Last week, my family and I started watching the movie Fed Up. I’d heard about it for what I thought was a couple of years but was surprised to see it had been out for five. For those of you unfamiliar, its a documentary about the state of food in our nation and the world, and shocker, the role of our government in the proliferation of sugar in both our culture as well as the world. It’s eye opening and worth the 95 mins. I’m not going to give you a play by play recap of the film. Watch it. Be smart. See what you think.
What I am going to do is tell you why it relates to me. I am no geologist, but I was blessed with something I’ll call “common sense”. This little tickle in my brain fires up when something seems off or incorrect. When talking about film, the tickle feels more like a gut punch. I can’t understand why when confronted with the evidence to contrary, we as a nation take a “It’s no big deal” attitude about what we are putting into our bodies. Am I exhausting? Yes. Do I ruin everything? Yes. Will I ever leave it alone? Not until people open there eyes.
Before I dig in deeper, know that I am not perfect. It’s important that I am not hypocritical. I own a health food restaurant called FRESHJUNKIE and while we have been pretty good about both our openness in our philosophy, as well as giving people the things we believe they need rather than just the things they want. We eliminated soft drinks nearly a decade ago, but still have had some items on the menu that had sugar added. We are in the process of redoing our menus for the fall and have doubled down and are seeing where we can cut more.
In 2008, I read Michael Pollan’s, In Defense of Food. In short it was a book that explained how nutritionism, a notion that one food macronutrient (fat, carbs, protein), were to blame for our health and weight crisis and one should be reduced and or increased at the expense of another. Think “low carb, high protein” diets, or any elimination diet. The greater takeaway is that we should eat food that we can buy from as few steps from the producers as possible and mostly cook our own meals. Novel idea I know. I bring this up, because he plays a pretty big roll in Fed Up, but also because what he says was a conclusion my wife got from Fed Up.
As we were talking about the movie, she and I were talking about the food we feed our family. We have two teenagers who inherited my picky gene. We always want to steer them in the right direction without making food an issue, while at the same time letting them be teenagers, a juggling act worthy of RIngling Brothers.
My wifes statement and takeaway, and part and parcel of my writing this was so simple, but not as easy as I’d think. She said, and I paraphrase, “We should really only be eating the things we can cook ourselves.” That’s it.
Fruits, veggies, proteins, starches, fat. None of these are what’s killing us and making us obese. It’s added sugar and processed foods. Period.
A final, “i’m no geologist, but”, common sense add on is this. I am an “every calorie is equal” denier. While calorie reduction is important to a healthy diet, its a question of how we process these calories. 100 calorie packs of processed low fat oreos are not processed the same way 100 calories of an apple are. Especially if all you eat is processed.

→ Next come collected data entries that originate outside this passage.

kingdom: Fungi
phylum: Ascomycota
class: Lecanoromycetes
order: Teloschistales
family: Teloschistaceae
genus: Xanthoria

Over the past year or so I have struggled with finding how to get your attention to eat at my restaurants. I am immensely proud of our products and what we do and this morning I have vowed to be more vocal about it. Know our products are what I would feed my kids, cooked with love and in a way you can feel safe consuming. We use good fat, we eat carbs, we even put things like croutons that may be processed a little. We are about balance and eating mostly veggies with lean proteins.
It’s the first day of July, 2019. Here are my recommendations to you if you want to take positive steps. Start with the first one. If that’s the only thing you ever do, I promise you, you will feel and be better because of it. Reach out to me if I can ever help you in this journey.
Eliminate soft drinks and sugar added teas.
Shop at the produce stand or outside aisles of the grocery store.
If it comes in a box, it’s probably has very little (read zero) nutritional value.
Eat real food. Mostly plants. Not too much.